The development of logarithms saw contributions from several different countries beginning with the Babylonians (2000-1600 BC) who developed the first known mathematical tables. They also introduced square multiplication in which they simply but accurately multiplied two numbers using only addition and subtraction. Michael Stifel, of Germany, was the first mathematician to use an exponent in 1544. He developed an early version of the logarithmic table containing integers and powers of 2. Perhaps the most important contribution to logarithms came from John Napier in Scotland in 1619. He, like the Babylonians, was working with on breaking multiplication, division, and root extraction down to only addition and subtraction. Therefore, he created the “logarithm” L of a number N defined as follows:

N = 10^7 (1-10^{-7})^L

for which he wrote \hbox{NapLog}(N) = L.

 Napier’s definition of the logarithm led to the following logarithmic identities that are still taught today:

\hbox{NapLog}(\sqrt{N_1N_2}) = \frac{1}{2} (\hbox{NapLog} N_1 + \hbox{NapLog} N_2)
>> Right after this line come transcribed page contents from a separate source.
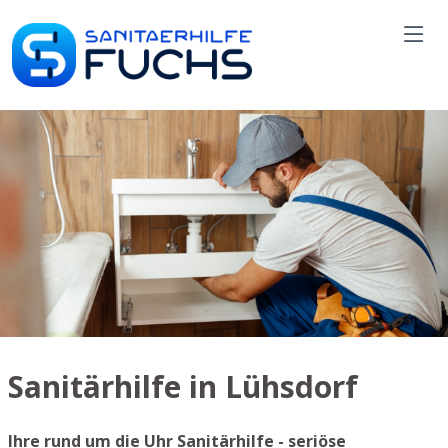
Sanitärhilfe in Lühsdorf
Ihre rund um die Uhr Sanitärhilfe - seriöse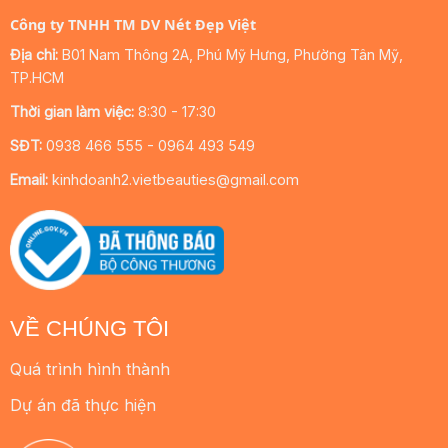
Công ty TNHH TM DV Nét Đẹp Việt
Địa chỉ:
B01 Nam Thông 2A, Phú Mỹ Hưng, Phường Tân Mỹ,
TP.HCM
Thời gian làm việc:
8:30 - 17:30
SĐT:
0938 466 555 - 0964 493 549
Email:
kinhdoanh2.vietbeauties@gmail.com
VỀ CHÚNG TÔI
Quá trình hình thành
Dự án đã thực hiện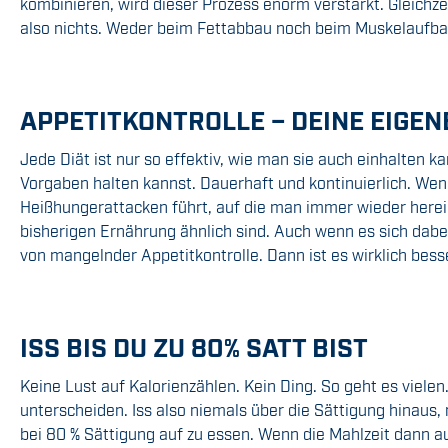
kombinieren, wird dieser Prozess enorm verstärkt. Gleichz
also nichts. Weder beim Fettabbau noch beim Muskelaufbau.
APPETITKONTROLLE – DEINE EIGEN
Jede Diät ist nur so effektiv, wie man sie auch einhalten k
Vorgaben halten kannst. Dauerhaft und kontinuierlich. Wen
Heißhungerattacken führt, auf die man immer wieder hereinfä
bisherigen Ernährung ähnlich sind. Auch wenn es sich dabei
von mangelnder Appetitkontrolle. Dann ist es wirklich besse
ISS BIS DU ZU 80% SATT BIST
Keine Lust auf Kalorienzählen. Kein Ding. So geht es viele
unterscheiden. Iss also niemals über die Sättigung hinaus, n
bei 80 % Sättigung auf zu essen. Wenn die Mahlzeit dann 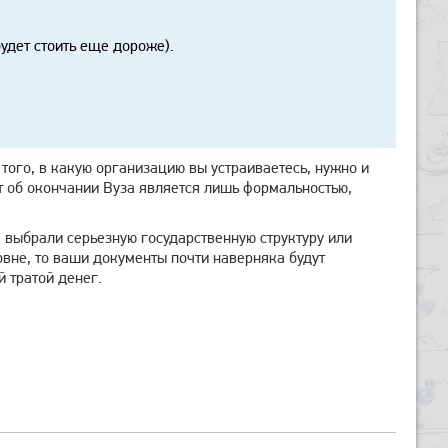
удет стоить еще дороже).
того, в какую организацию вы устраиваетесь, нужно и
т об окончании Вуза является лишь формальностью,
 выбрали серьезную государственную структуру или
вне, то ваши документы почти наверняка будут
й тратой денег.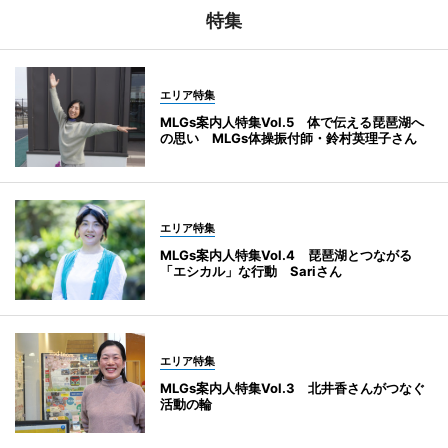
特集
エリア特集
MLGs案内人特集Vol.5 体で伝える琵琶湖へ
の思い MLGs体操振付師・鈴村英理子さん
エリア特集
MLGs案内人特集Vol.4 琵琶湖とつながる
「エシカル」な行動 Sariさん
エリア特集
MLGs案内人特集Vol.3 北井香さんがつなぐ
活動の輪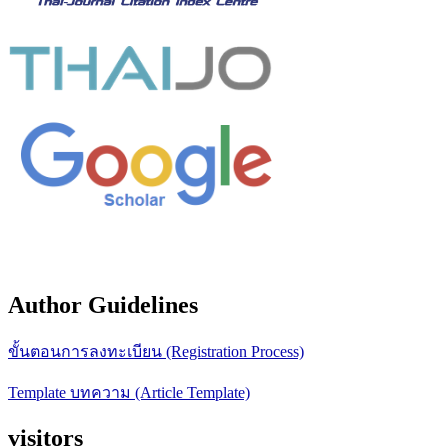
Author Guidelines
ขั้นตอนการลงทะเบียน (Registration Process)
Template บทความ (Article Template)
visitors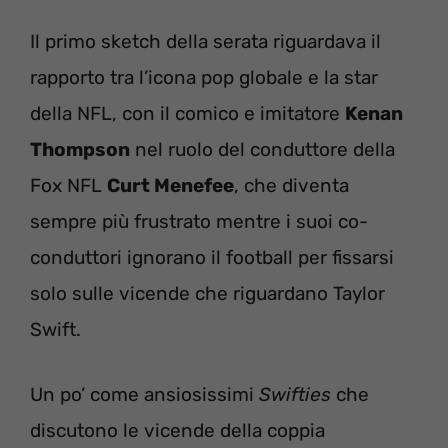
Il primo sketch della serata riguardava il
rapporto tra l’icona pop globale e la star
della NFL, con il comico e imitatore
Kenan
Thompson
nel ruolo del conduttore della
Fox NFL
Curt Menefee
, che diventa
sempre più frustrato mentre i suoi co-
conduttori ignorano il football per fissarsi
solo sulle vicende che riguardano Taylor
Swift.
Un po’ come ansiosissimi
Swifties
che
discutono le vicende della coppia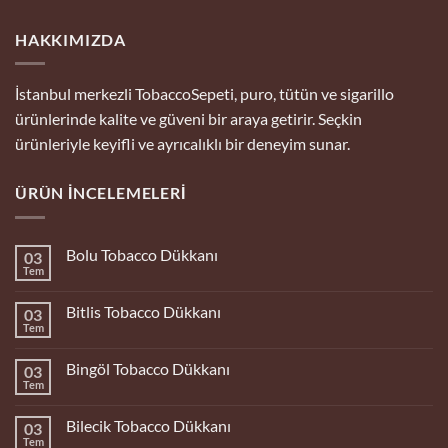
HAKKIMIZDA
İstanbul merkezli TobaccoSepeti, puro, tütün ve sigarillo
ürünlerinde kalite ve güveni bir araya getirir. Seçkin
ürünleriyle keyifli ve ayrıcalıklı bir deneyim sunar.
ÜRÜN İNCELEMELERI
Bolu Tobacco Dükkanı
03
Tem
Yorum
yok
Bolu
Bitlis Tobacco Dükkanı
03
Tobacco
Dükkanı
Tem
Yorum
yok
Bitlis
Bingöl Tobacco Dükkanı
03
Tobacco
Dükkanı
Tem
Yorum
yok
Bingöl
Bilecik Tobacco Dükkanı
03
Tobacco
Dükkanı
Tem
Yorum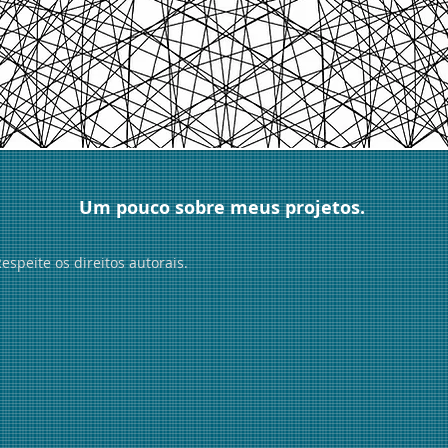
Um pouco sobre meus projetos.
peite os direitos autorais.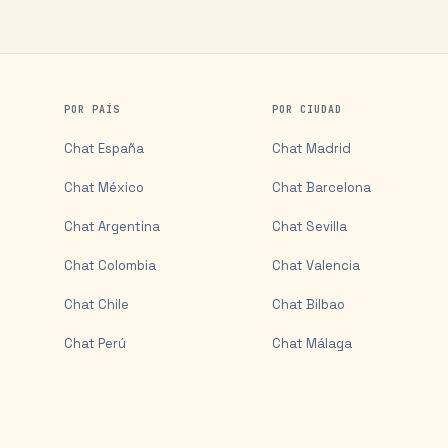
POR PAÍS
POR CIUDAD
Chat
España
Chat
Madrid
Chat
México
Chat
Barcelona
Chat
Argentina
Chat
Sevilla
Chat
Colombia
Chat
Valencia
Chat
Chile
Chat
Bilbao
Chat
Perú
Chat
Málaga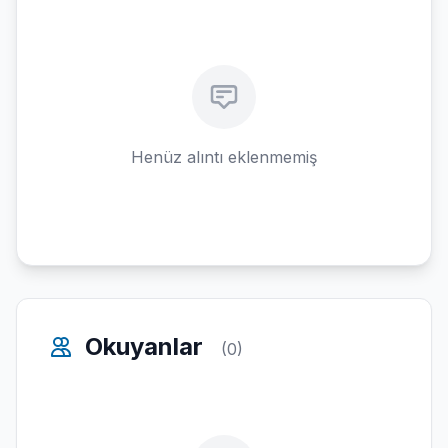
Henüz alıntı eklenmemiş
Okuyanlar
(0)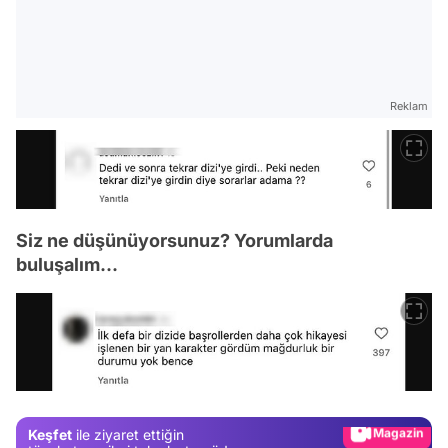
Reklam
Siz ne düşünüyorsunuz? Yorumlarda
buluşalım...
Video
Test
Gündem
Magazin
Keşfet
ile ziyaret ettiğin
Video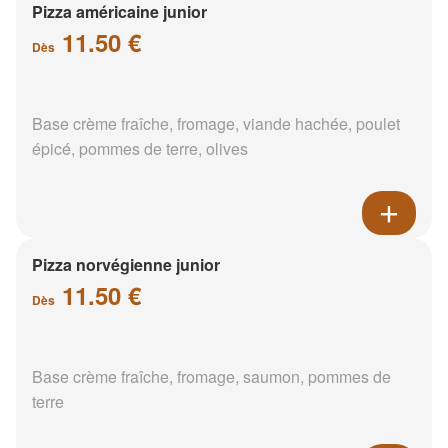
Pizza américaine junior
11.50 €
Dès
Base crème fraîche, fromage, viande hachée, poulet
épicé, pommes de terre, olives
Pizza norvégienne junior
11.50 €
Dès
Base crème fraîche, fromage, saumon, pommes de
terre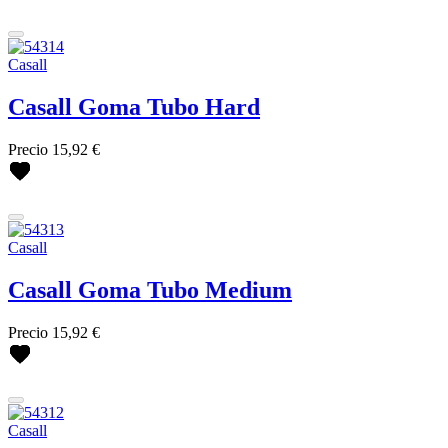
Casall
Casall Goma Tubo Hard
Precio
15,92 €
Casall
Casall Goma Tubo Medium
Precio
15,92 €
Casall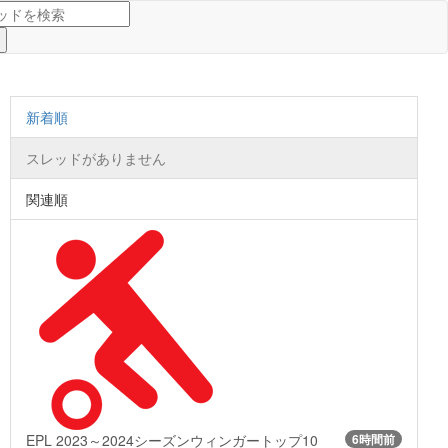
新着順
スレッドがありません
関連順
EPL 2023～2024シーズンウィンガートップ10
6時間前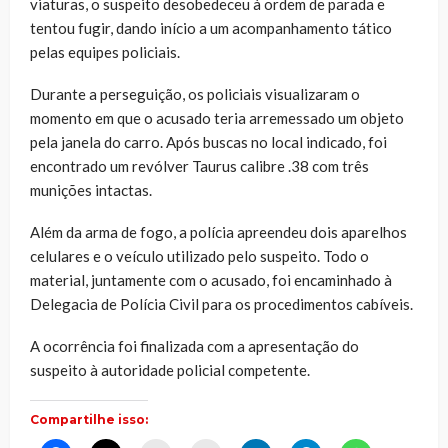
viaturas, o suspeito desobedeceu à ordem de parada e
tentou fugir, dando início a um acompanhamento tático
pelas equipes policiais.
Durante a perseguição, os policiais visualizaram o
momento em que o acusado teria arremessado um objeto
pela janela do carro. Após buscas no local indicado, foi
encontrado um revólver Taurus calibre .38 com três
munições intactas.
Além da arma de fogo, a polícia apreendeu dois aparelhos
celulares e o veículo utilizado pelo suspeito. Todo o
material, juntamente com o acusado, foi encaminhado à
Delegacia de Polícia Civil para os procedimentos cabíveis.
A ocorrência foi finalizada com a apresentação do
suspeito à autoridade policial competente.
Compartilhe isso: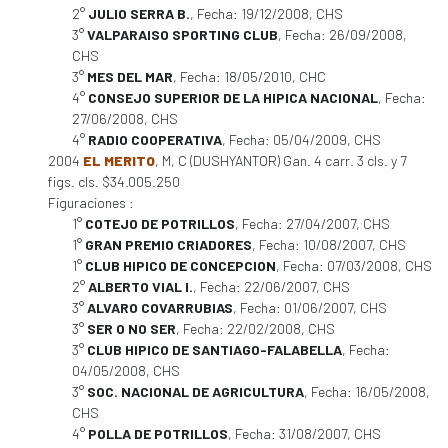
2°
JULIO SERRA B.
, Fecha: 19/12/2008, CHS
3°
VALPARAISO SPORTING CLUB
, Fecha: 26/09/2008,
CHS
3°
MES DEL MAR
, Fecha: 18/05/2010, CHC
4°
CONSEJO SUPERIOR DE LA HIPICA NACIONAL
, Fecha:
27/06/2008, CHS
4°
RADIO COOPERATIVA
, Fecha: 05/04/2009, CHS
2004
EL MERITO
, M, C (DUSHYANTOR) Gan. 4 carr. 3 cls. y 7
figs. cls. $34.005.250
Figuraciones :
1°
COTEJO DE POTRILLOS
, Fecha: 27/04/2007, CHS
1°
GRAN PREMIO CRIADORES
, Fecha: 10/08/2007, CHS
1°
CLUB HIPICO DE CONCEPCION
, Fecha: 07/03/2008, CHS
2°
ALBERTO VIAL I.
, Fecha: 22/06/2007, CHS
3°
ALVARO COVARRUBIAS
, Fecha: 01/06/2007, CHS
3°
SER O NO SER
, Fecha: 22/02/2008, CHS
3°
CLUB HIPICO DE SANTIAGO-FALABELLA
, Fecha:
04/05/2008, CHS
3°
SOC. NACIONAL DE AGRICULTURA
, Fecha: 16/05/2008,
CHS
4°
POLLA DE POTRILLOS
, Fecha: 31/08/2007, CHS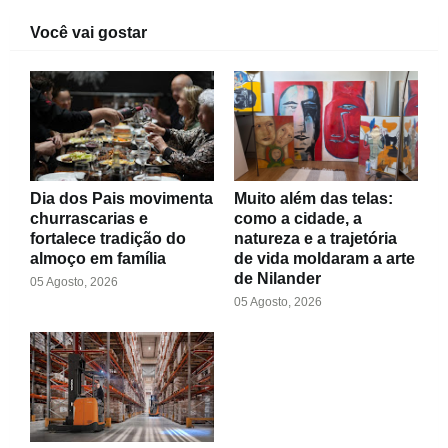
Você vai gostar
Dia dos Pais movimenta
Muito além das telas:
churrascarias e
como a cidade, a
fortalece tradição do
natureza e a trajetória
almoço em família
de vida moldaram a arte
de Nilander
05 Agosto, 2026
05 Agosto, 2026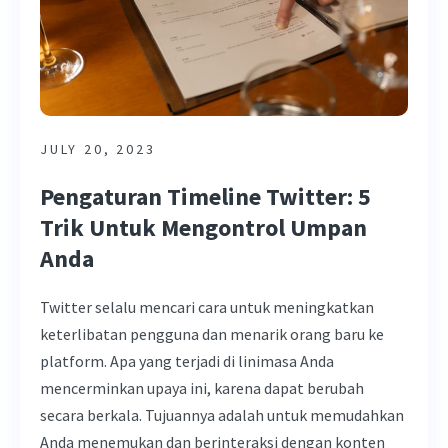
JULY 20, 2023
Pengaturan Timeline Twitter: 5
Trik Untuk Mengontrol Umpan
Anda
Twitter selalu mencari cara untuk meningkatkan
keterlibatan pengguna dan menarik orang baru ke
platform. Apa yang terjadi di linimasa Anda
mencerminkan upaya ini, karena dapat berubah
secara berkala. Tujuannya adalah untuk memudahkan
Anda menemukan dan berinteraksi dengan konten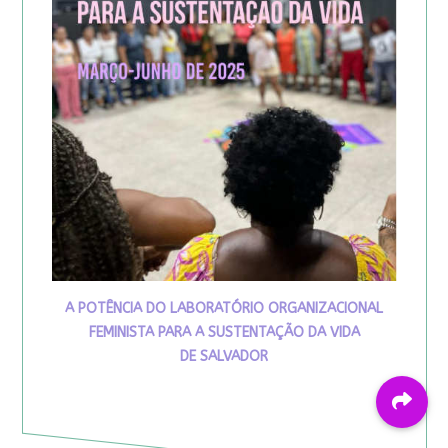
A POTÊNCIA DO LABORATÓRIO ORGANIZACIONAL
FEMINISTA PARA A SUSTENTAÇÃO DA VIDA
DE SALVADOR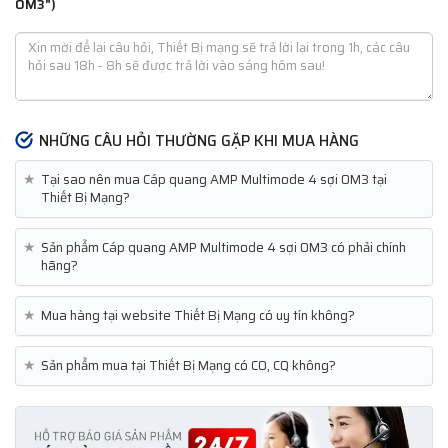
OM3")
NHỮNG CÂU HỎI THƯỜNG GẶP KHI MUA HÀNG
★
Tại sao nên mua Cáp quang AMP Multimode 4 sợi OM3 tại
Thiết Bị Mạng?
★
Sản phẩm Cáp quang AMP Multimode 4 sợi OM3 có phải chính
hãng?
★
Mua hàng tại website Thiết Bị Mạng có uy tín không?
★
Sản phẩm mua tại Thiết Bị Mạng có CO, CQ không?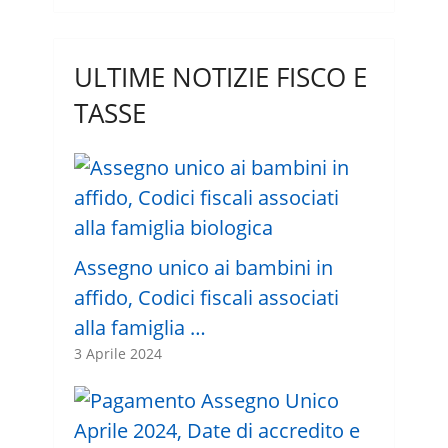
ULTIME NOTIZIE FISCO E
TASSE
Assegno unico ai bambini in
affido, Codici fiscali associati
alla famiglia …
3 Aprile 2024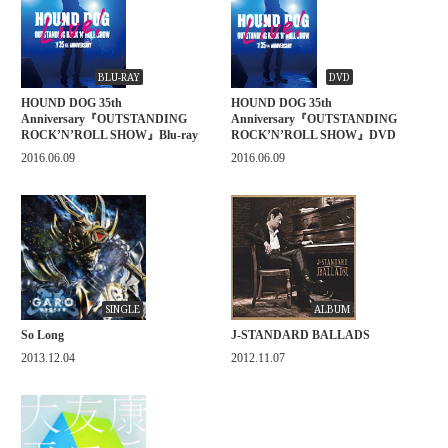
BLU-RAY
DVD
HOUND DOG 35th
HOUND DOG 35th
Anniversary『OUTSTANDING
Anniversary『OUTSTANDING
ROCK’N’ROLL SHOW』Blu-ray
ROCK’N’ROLL SHOW』DVD
2016.06.09
2016.06.09
SINGLE
ALBUM
So Long
J-STANDARD BALLADS
2013.12.04
2012.11.07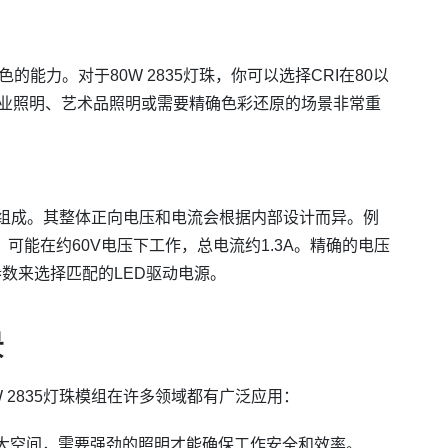
能力。对于80W 2835灯珠，你可以选择CRI在80以
于商业照明、艺术品照明或需要精确色彩还原的场景非常重
串并联组成。其整体正向电压和电流会根据内部设计而异。例
组，可能在约60V电压下工作，总电流约1.3A。精确的电压
数来选择匹配的LED驱动电源。
景
 2835灯珠模组在许多领域都有广泛应用：
大空间，需要强劲的照明才能确保工作安全和效率。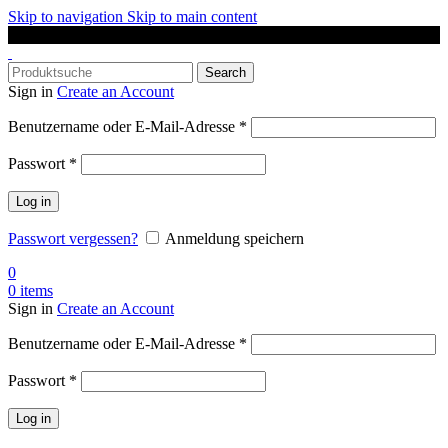
Skip to navigation
Skip to main content
DAS SPORTGESCHÄFT IN OLDENBURG
Search
Sign in
Create an Account
Erforderlich
Benutzername oder E-Mail-Adresse
*
Erforderlich
Passwort
*
Log in
Passwort vergessen?
Anmeldung speichern
0
0
items
Sign in
Create an Account
Erforderlich
Benutzername oder E-Mail-Adresse
*
Erforderlich
Passwort
*
Log in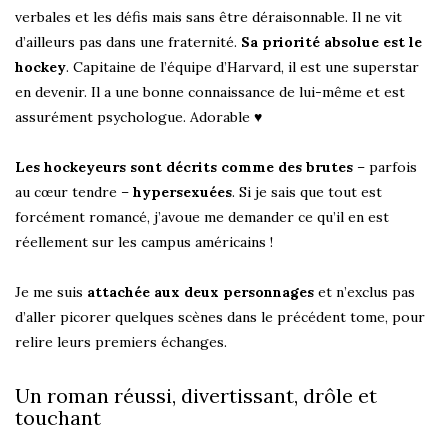
verbales et les défis mais sans être déraisonnable. Il ne vit
d’ailleurs pas dans une fraternité.
Sa priorité absolue est le
hockey
. Capitaine de l’équipe d’Harvard, il est une superstar
en devenir. Il a une bonne connaissance de lui-même et est
assurément psychologue. Adorable ♥
Les hockeyeurs sont décrits comme des brutes
– parfois
au cœur tendre –
hypersexuées
. Si je sais que tout est
forcément romancé, j’avoue me demander ce qu’il en est
réellement sur les campus américains !
Je me suis
attachée aux deux personnages
et n’exclus pas
d’aller picorer quelques scènes dans le précédent tome, pour
relire leurs premiers échanges.
Un roman réussi, divertissant, drôle et
touchant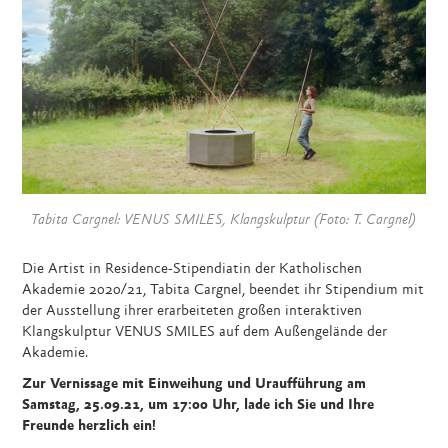
Tabita Cargnel: VENUS SMILES, Klangskulptur (Foto: T. Cargnel)
Die Artist in Residence-Stipendiatin der Katholischen
Akademie 2020/21, Tabita Cargnel, beendet ihr Stipendium mit
der Ausstellung ihrer erarbeiteten großen interaktiven
Klangskulptur VENUS SMILES auf dem Außengelände der
Akademie.
Zur Vernissage mit Einweihung und Uraufführung am
Samstag, 25.09.21, um 17:00 Uhr, lade ich Sie und Ihre
Freunde herzlich ein!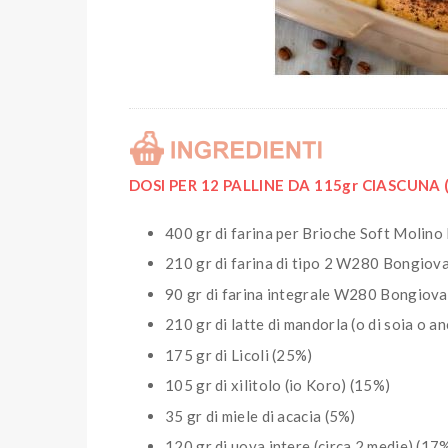
DOSI PER 12 PALLINE DA 115gr CIASCUNA (7
400 gr di farina per Brioche Soft Molin
210 gr di farina di tipo 2 W280 Bongiov
90 gr di farina integrale W280 Bongiova
210 gr di latte di mandorla (o di soia o an
175 gr di Licoli (25%)
105 gr di xilitolo (io Koro) (15%)
35 gr di miele di acacia (5%)
120 gr di uova intere (circa 2 medie) (17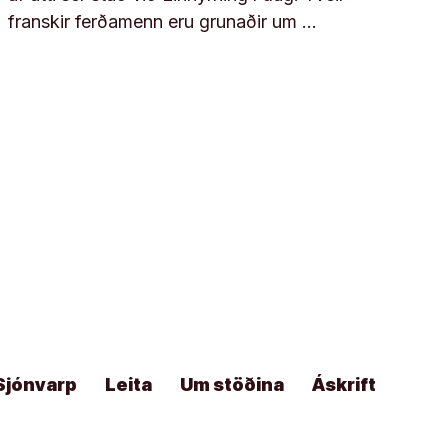
franskir ferðamenn eru grunaðir um …
Sjónvarp
Leita
Um stöðina
Áskrift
\hbox{NapLog}(10^{-7} N_1 N_2) = \hbox{NapLog} N_1 + \hbox{NapLog} N_2

\hbox{NapLog} \left( 10^{-7} \displaystyle \frac{N_1}{N_2} \right)= \hbox{NapLog} N_1 - \hbox{NapLog} N_2

Henry Briggs, in England, published his work on logarithms in 1624, which included logarithms of 30,000 natural numbers to the 14th decimal place worked by hand! Shortly after, back in Germany, Johannes Kepler used a logarithmic scale on a Cartesian plane to create a linear graph the elliptical shape of the cosmos.  In 1632, in Italy, Bonaventura Cavalieri published extensive tables of logarithms including the logs of trig functions (excluding cosine).  Finally, Leonhard Euler made one of the most commonly known contributions to logarithms by making the number e = 2.71828\dots the base of the natural logarithm (which was also developed by Napier). While it is untrue, as is commonly believed, that Euler invented the number 2.71828\dots, he did give it the name e. He was interested in the number because he wanted to calculate the amount that would result from continually compounded interested on a sum of money and the number 2.71828\dots kept appearing as a constant in his equation. Therefore he tied e to the natural logarithm that was not as widely used because it did not have a base.

Logarithms were developed as a result of the contributions of many cultures spanning Europe and beyond, dating back over 4000 years.